Even though the researchers assured the survey participants that the interviews were confidential, the kids may nevertheless have downplayed their sexting behavior, she says. "Teenagers are sort of suspicious that they're talking to an adult, [that] an adult's going to report them, or the person conducting the survey has their phone number," Murray says. "I just don't know that the kids were honest."
And the low number of adolescents in the study who reported circulating images doesn't ring true, adds Murray, who says she frequently sees girls who have sent a nude photo to a boyfriend that wound up being sent to all his friends, and their friends, and so on. "If you're a 15-year-old kid that's getting a naked or nearly naked picture of a girl, there's practically no way you're going to keep that photo to yourself.
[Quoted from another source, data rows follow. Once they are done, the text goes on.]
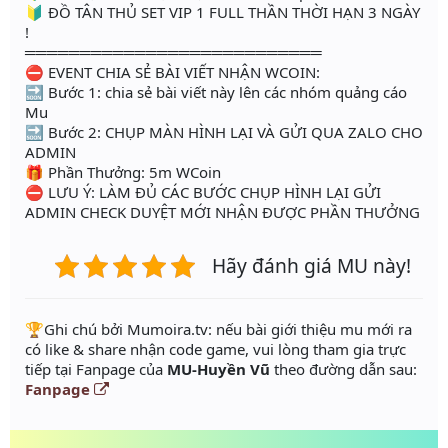
🔰 ĐỒ TÂN THỦ SET VIP 1 FULL THẦN THỜI HẠN 3 NGÀY
!
═══════════════════════════
⛔️ EVENT CHIA SẺ BÀI VIẾT NHẬN WCOIN:
🔜 Bước 1: chia sẻ bài viết này lên các nhóm quảng cáo
Mu
🔜 Bước 2: CHỤP MÀN HÌNH LẠI VÀ GỬI QUA ZALO CHO
ADMIN
🎁 Phần Thưởng: 5m WCoin
⛔ LƯU Ý: LÀM ĐỦ CÁC BƯỚC CHỤP HÌNH LẠI GỬI
ADMIN CHECK DUYỆT MỚI NHẬN ĐƯỢC PHẦN THƯỞNG
Hãy đánh giá MU này!
️🏆Ghi chú bởi Mumoira.tv: nếu bài giới thiệu mu mới ra
có like & share nhận code game, vui lòng tham gia trực
tiếp tại Fanpage của
MU-Huyền Vũ
theo đường dẫn sau:
Fanpage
It's almost a biological imperative."
Although encouraging, the new study is a reminder that parents need to monitor their children's cell-phone and Internet use, and explain to them the potential legal implications of transmitting nude images of minors, Murray and other experts say.
"It's important that parents do understand that when you give your kid a cell phone, you're really giving them a lot of power in terms of access and communication," says Caroline Knorr, the parenting editor at Common Sense Media, a San Francisco-based advocacy organization that seeks to educate kids and families about media and technology. "It's just really important to discuss your rules around what the responsible usage of that device is."